Run-up to the Brexit vote in the UK House of Commons
A no-deal Brexit cannot be an option
In view of unclear situation, both sides should get ready without delay for the most serious event of a no-deal Brexit ++ Chemical-pharmaceutical industry and its customers particularly affected by a hard Brexit ++ Essential need for special transitional solution.
In the run-up to the next vote in the British House of Commons on the further course of action on Brexit, Utz Tillmann (director-general of the German chemical industry association VCI) urges British politicians to end the gridlock: “Now, the MPs should focus on preventing a no-deal Brexit. Extending the deadline can only be part of the solution if it comes with a clear schedule for preventing the worst case.” Tillmann hopes that the Members of Parliament will make proposals that can win majorities: “In order to avert damage from Great Britain and the EU, the European Union should then show a willingness to negotiate without putting at stake the internal market and its four fundamental freedoms.”
Chemical and pharmaceutical industry need special transitional solutions
However, in view of the unclear situation, both sides should get ready without delay for the most serious event of a no-deal Brexit: “The chemical-pharmaceutical industry and its customers would be particularly affected by a hard Brexit. A collapse of supply chains would cause damage far beyond our industry.” Therefore, Tillmann sees an essential need for transitional solutions so that e.g. reliable medicines supplies in Great Britain are kept up and chemicals trading is not interrupted.
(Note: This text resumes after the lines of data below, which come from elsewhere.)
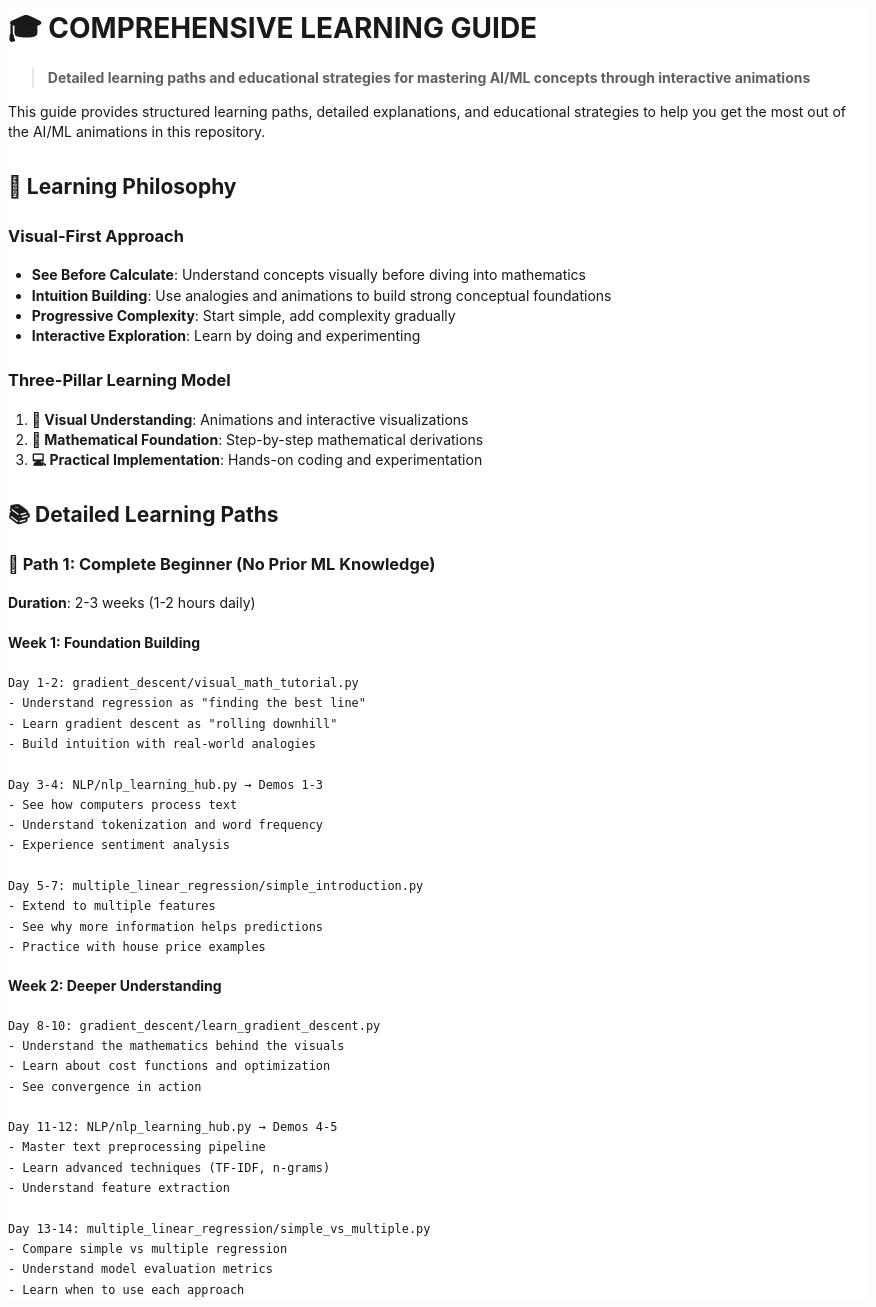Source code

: # 🎓 COMPREHENSIVE LEARNING GUIDE

> **Detailed learning paths and educational strategies for mastering AI/ML concepts through interactive animations**

This guide provides structured learning paths, detailed explanations, and educational strategies to help you get the most out of the AI/ML animations in this repository.

## 🎯 **Learning Philosophy**

### **Visual-First Approach**
- **See Before Calculate**: Understand concepts visually before diving into mathematics
- **Intuition Building**: Use analogies and animations to build strong conceptual foundations
- **Progressive Complexity**: Start simple, add complexity gradually
- **Interactive Exploration**: Learn by doing and experimenting

### **Three-Pillar Learning Model**
1. **🎨 Visual Understanding**: Animations and interactive visualizations
2. **🧮 Mathematical Foundation**: Step-by-step mathematical derivations
3. **💻 Practical Implementation**: Hands-on coding and experimentation

## 📚 **Detailed Learning Paths**

### 🌱 **Path 1: Complete Beginner (No Prior ML Knowledge)**

**Duration**: 2-3 weeks (1-2 hours daily)

#### **Week 1: Foundation Building**
```
Day 1-2: gradient_descent/visual_math_tutorial.py
- Understand regression as "finding the best line"
- Learn gradient descent as "rolling downhill"
- Build intuition with real-world analogies

Day 3-4: NLP/nlp_learning_hub.py → Demos 1-3
- See how computers process text
- Understand tokenization and word frequency
- Experience sentiment analysis

Day 5-7: multiple_linear_regression/simple_introduction.py
- Extend to multiple features
- See why more information helps predictions
- Practice with house price examples
```

#### **Week 2: Deeper Understanding**
```
Day 8-10: gradient_descent/learn_gradient_descent.py
- Understand the mathematics behind the visuals
- Learn about cost functions and optimization
- See convergence in action

Day 11-12: NLP/nlp_learning_hub.py → Demos 4-5
- Master text preprocessing pipeline
- Learn advanced techniques (TF-IDF, n-grams)
- Understand feature extraction

Day 13-14: multiple_linear_regression/simple_vs_multiple.py
- Compare simple vs multiple regression
- Understand model evaluation metrics
- Learn when to use each approach
```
The VCI represents the politico-economic interests of around 1,700 German chemical companies and German subsidiaries of foreign businesses. For this purpose, the VCI is in contact with politicians, public authorities, other industries, science and media.The VCI stands for over 90 percent of the chemical industry in Germany. In 2018 the German chemical industry realised sales of over 204 billion euros and employed ca. 462,000 staff.